In Twilight, the Winnipeg based Maddin transports us to the mythical land of Mandragora. The very quirky characters include a Germanic doctor (R.H. Thomson), who has nearly been crippled by a falling statue of Venus, his exotic girlfriend (Pascale Bussieres (*NB: accent on e \), a lovelorn farm woman (Shelley Duvall) and her contrary hired man (Frank Gorshin). Oh, yes, there's also the lead actor, who through a scenario, almost out of a Maddin movie, is uncredited.
That actor, Nigel Whitmey, asked that his name be removed from the credits when the film's producers decided that his slightly Alberta tinged accent was unsuitable for his character, Peter Glahn, a political prisoner who interacts with the denizens of Mandragora. Despite a plea by director Maddin, Whitmey lost the fight to save his voice, an experience he calls “excruciating.”

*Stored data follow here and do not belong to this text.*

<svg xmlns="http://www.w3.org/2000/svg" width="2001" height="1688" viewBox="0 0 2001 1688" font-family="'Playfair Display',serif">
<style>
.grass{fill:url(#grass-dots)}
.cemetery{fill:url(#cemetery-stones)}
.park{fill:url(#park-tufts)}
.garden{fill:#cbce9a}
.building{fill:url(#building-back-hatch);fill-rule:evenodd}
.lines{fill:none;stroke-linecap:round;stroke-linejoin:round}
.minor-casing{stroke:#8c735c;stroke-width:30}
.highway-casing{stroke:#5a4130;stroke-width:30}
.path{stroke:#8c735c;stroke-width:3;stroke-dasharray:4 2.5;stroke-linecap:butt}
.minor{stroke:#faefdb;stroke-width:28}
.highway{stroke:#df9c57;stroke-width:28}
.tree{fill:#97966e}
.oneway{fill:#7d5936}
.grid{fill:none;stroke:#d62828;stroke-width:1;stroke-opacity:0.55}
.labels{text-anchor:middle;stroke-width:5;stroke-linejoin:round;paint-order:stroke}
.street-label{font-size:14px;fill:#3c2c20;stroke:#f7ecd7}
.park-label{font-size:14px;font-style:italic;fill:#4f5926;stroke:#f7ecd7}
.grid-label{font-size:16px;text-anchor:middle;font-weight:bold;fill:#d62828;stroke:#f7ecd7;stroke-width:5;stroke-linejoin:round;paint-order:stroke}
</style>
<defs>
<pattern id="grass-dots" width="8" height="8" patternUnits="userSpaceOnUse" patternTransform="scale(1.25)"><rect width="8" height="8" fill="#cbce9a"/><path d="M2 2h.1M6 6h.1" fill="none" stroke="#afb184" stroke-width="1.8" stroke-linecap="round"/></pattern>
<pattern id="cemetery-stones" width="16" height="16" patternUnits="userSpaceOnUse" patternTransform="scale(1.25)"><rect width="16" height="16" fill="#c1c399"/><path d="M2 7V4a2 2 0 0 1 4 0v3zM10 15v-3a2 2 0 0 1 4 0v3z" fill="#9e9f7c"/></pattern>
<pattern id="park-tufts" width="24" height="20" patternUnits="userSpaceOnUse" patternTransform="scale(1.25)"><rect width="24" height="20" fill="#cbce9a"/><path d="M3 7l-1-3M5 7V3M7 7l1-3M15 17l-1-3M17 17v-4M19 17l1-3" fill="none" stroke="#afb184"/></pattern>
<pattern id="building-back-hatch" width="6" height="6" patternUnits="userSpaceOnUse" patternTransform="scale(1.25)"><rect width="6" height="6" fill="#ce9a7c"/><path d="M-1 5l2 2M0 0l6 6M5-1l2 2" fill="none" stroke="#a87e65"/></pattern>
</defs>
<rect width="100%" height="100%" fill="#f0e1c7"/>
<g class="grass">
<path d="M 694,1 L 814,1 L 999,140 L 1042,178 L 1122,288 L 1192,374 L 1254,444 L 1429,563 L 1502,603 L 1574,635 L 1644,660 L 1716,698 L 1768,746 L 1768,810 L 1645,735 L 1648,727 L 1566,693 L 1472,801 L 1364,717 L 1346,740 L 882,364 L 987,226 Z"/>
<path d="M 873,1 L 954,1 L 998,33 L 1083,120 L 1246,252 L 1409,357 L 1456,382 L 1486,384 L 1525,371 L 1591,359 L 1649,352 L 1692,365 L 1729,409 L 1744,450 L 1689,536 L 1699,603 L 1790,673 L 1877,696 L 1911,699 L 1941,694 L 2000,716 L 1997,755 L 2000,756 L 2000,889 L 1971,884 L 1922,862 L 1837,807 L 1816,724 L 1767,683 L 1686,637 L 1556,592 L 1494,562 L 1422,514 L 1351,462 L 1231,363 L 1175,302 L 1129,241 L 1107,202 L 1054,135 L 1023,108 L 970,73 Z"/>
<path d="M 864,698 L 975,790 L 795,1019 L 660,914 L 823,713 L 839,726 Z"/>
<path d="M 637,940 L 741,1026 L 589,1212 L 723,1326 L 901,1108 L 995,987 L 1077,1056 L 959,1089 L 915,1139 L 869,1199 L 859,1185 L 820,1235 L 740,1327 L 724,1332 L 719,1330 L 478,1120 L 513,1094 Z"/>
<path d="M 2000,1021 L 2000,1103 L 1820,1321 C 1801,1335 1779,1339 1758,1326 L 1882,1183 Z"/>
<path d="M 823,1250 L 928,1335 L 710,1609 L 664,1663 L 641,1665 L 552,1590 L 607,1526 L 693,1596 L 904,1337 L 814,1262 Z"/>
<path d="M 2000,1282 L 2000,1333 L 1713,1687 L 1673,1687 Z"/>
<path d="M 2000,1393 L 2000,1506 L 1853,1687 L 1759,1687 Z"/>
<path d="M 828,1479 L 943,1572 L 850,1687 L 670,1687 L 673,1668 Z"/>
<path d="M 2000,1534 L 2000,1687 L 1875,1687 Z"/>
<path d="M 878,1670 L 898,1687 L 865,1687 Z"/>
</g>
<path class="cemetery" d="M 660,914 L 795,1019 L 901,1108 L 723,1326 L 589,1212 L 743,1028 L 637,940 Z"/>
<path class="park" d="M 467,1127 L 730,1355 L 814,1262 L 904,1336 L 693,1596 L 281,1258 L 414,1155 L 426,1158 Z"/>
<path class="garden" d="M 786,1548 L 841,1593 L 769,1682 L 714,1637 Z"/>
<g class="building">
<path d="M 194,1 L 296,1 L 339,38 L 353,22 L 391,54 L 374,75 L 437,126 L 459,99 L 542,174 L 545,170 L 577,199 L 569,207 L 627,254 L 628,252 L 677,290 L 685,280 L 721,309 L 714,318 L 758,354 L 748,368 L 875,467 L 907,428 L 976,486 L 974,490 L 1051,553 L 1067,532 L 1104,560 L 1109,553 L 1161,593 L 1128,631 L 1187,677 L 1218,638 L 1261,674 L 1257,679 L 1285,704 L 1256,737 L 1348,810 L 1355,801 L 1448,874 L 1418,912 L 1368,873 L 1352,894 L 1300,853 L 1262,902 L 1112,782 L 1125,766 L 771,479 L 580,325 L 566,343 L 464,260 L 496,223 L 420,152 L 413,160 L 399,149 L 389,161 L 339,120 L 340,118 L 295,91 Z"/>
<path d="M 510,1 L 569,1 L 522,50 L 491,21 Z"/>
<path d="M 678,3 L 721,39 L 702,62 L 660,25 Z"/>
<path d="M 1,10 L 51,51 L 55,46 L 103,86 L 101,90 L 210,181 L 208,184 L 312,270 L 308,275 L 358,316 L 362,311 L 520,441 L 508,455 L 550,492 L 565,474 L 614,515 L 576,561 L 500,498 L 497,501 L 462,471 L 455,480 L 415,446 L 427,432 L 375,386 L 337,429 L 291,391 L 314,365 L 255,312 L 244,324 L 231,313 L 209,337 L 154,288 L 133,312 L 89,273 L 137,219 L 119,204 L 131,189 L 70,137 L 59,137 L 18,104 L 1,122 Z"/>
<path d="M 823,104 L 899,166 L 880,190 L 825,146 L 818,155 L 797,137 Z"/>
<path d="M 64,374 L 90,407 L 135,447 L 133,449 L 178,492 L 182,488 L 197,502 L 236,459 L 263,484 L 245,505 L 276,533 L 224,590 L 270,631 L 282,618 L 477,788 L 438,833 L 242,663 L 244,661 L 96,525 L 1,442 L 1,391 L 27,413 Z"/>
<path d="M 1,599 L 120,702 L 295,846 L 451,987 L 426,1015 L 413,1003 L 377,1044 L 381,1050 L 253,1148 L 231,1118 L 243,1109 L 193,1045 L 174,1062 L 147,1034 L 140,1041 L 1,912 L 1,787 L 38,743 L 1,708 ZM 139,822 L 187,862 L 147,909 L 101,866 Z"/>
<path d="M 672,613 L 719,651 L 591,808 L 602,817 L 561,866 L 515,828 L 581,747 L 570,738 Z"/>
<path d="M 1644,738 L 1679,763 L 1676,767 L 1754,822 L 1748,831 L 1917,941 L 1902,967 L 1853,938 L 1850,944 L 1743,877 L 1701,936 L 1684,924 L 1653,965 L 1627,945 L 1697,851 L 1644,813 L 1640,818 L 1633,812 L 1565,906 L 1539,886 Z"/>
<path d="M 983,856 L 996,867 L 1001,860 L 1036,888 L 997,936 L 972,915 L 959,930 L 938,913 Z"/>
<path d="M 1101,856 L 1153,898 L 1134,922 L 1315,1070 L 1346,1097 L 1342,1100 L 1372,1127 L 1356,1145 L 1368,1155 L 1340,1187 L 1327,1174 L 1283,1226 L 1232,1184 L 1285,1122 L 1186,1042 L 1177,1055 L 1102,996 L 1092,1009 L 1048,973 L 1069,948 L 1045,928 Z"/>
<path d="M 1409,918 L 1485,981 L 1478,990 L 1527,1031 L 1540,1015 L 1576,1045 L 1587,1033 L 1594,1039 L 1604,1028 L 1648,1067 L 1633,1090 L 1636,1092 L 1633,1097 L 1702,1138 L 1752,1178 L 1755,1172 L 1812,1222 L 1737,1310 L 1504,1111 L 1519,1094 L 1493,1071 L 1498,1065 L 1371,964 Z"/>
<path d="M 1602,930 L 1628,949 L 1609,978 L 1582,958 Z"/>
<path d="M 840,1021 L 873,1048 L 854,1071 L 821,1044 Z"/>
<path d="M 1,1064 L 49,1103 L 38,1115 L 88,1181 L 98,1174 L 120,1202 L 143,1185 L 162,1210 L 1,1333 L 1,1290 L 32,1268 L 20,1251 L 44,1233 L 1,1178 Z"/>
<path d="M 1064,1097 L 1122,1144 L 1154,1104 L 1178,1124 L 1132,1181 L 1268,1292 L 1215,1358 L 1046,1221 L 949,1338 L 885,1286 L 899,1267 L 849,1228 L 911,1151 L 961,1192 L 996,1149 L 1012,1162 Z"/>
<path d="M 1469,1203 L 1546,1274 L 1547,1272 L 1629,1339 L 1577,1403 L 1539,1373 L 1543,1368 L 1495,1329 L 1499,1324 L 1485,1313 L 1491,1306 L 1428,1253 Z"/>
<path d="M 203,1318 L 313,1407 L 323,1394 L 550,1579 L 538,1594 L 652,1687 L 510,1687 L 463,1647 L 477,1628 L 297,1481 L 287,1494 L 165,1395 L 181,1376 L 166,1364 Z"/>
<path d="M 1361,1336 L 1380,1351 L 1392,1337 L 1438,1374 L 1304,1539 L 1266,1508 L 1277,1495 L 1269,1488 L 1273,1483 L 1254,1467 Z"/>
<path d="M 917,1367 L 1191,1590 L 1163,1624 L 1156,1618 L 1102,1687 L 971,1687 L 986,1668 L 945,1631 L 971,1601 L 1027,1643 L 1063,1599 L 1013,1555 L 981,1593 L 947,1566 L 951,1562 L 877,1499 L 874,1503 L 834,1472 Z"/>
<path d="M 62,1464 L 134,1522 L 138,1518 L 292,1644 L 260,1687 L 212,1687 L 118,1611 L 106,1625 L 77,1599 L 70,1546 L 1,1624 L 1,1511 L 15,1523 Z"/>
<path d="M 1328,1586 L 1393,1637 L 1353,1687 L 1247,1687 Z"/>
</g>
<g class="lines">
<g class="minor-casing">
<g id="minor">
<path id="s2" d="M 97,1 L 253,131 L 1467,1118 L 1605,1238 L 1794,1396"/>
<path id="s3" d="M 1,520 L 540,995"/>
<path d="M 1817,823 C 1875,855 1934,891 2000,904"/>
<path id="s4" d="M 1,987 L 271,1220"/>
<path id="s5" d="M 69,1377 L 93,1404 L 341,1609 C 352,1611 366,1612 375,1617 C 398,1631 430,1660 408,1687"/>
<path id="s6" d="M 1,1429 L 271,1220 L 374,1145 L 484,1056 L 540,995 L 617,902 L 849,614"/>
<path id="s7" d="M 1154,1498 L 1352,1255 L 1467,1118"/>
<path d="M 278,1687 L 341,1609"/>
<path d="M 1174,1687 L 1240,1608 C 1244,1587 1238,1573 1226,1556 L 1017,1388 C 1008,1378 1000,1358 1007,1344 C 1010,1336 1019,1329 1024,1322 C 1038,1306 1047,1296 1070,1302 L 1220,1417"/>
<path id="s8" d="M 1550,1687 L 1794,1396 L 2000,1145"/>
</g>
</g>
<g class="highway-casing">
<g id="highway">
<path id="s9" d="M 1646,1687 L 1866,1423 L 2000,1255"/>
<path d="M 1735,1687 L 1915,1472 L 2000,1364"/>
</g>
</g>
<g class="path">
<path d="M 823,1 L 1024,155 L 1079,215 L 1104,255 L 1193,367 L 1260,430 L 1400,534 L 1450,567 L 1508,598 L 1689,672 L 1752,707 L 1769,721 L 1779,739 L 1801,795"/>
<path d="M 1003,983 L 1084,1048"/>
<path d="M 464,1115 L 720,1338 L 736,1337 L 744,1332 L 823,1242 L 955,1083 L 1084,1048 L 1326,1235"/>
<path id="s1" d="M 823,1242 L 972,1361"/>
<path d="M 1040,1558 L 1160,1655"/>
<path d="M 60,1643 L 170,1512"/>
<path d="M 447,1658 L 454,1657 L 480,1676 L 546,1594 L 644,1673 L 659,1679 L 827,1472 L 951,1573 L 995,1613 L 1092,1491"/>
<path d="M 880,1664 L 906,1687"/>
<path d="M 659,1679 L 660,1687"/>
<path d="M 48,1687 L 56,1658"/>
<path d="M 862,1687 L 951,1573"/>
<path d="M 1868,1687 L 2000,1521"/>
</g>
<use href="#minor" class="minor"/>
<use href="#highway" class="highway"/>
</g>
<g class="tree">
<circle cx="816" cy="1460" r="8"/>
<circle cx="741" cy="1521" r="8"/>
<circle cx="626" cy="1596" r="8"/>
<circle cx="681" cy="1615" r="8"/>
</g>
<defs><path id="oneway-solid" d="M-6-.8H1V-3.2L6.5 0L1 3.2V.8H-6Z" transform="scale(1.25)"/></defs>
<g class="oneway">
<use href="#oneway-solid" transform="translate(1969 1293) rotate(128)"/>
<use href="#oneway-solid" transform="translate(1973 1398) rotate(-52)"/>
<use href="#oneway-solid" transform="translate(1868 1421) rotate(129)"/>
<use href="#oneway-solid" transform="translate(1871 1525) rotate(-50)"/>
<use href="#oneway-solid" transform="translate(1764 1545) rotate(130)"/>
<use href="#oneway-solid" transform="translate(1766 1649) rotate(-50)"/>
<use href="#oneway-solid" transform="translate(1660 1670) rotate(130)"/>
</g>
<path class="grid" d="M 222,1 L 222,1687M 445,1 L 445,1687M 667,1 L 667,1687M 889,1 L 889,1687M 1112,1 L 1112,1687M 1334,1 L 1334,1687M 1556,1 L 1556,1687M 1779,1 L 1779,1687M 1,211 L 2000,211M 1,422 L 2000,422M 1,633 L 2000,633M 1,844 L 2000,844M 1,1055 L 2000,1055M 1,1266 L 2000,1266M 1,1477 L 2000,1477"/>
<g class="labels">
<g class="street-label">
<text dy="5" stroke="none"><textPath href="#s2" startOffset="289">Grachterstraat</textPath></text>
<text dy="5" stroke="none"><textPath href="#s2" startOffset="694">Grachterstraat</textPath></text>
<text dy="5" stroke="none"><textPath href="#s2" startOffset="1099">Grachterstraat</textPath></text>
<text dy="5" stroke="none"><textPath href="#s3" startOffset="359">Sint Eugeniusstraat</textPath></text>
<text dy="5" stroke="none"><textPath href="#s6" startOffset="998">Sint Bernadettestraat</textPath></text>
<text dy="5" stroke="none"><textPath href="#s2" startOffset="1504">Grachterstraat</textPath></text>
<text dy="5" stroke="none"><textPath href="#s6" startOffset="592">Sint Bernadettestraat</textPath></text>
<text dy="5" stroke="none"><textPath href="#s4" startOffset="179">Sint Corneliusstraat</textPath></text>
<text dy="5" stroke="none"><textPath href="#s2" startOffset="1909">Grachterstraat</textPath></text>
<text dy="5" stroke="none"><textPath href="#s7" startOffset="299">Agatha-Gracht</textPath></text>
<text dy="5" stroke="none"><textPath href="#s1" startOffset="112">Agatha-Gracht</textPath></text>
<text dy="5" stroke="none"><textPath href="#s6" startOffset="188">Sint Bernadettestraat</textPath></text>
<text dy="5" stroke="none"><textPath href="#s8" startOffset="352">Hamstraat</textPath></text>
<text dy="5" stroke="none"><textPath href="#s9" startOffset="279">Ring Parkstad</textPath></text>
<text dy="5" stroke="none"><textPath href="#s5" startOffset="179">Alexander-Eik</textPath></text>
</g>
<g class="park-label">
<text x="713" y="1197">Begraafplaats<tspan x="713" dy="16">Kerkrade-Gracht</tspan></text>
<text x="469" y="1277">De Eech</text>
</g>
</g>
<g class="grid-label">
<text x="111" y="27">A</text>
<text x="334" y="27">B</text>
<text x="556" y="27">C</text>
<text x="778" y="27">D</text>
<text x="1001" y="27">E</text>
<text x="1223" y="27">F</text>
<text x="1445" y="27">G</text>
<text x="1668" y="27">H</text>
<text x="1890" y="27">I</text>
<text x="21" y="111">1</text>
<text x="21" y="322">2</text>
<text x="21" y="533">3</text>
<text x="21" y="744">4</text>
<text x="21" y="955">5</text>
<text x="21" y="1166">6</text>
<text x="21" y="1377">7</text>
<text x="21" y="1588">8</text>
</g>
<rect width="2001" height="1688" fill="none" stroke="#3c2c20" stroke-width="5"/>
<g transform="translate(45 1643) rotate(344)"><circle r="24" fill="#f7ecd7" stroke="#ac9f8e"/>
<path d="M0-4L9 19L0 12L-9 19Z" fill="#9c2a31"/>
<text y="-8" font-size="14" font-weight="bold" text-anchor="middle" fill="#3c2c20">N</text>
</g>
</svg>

That controversy aside, Twilight is a typical Maddin project. The situations owe more to old, silent movie melodramatic conventions than to a recognisable reality and he characterisations are of the arch sort. Add a mix of actors that one wouldn't normally cast in the same film, including Alice Krige (Chariots of Fire), Duvall (Three Women) and Gorshin (The Riddler on the old Batman TV series) and the result is unique, to say the least. Shlomo Schwartzberg
Prod: Richard Findlay
Dir: Guy Maddin
Scr: George Toles
Ph: Michael Marshall
Cast: Alice Krige, R.H. Thomson, Frank Gorshin, Pascale Bussieres and Shelley Duvall.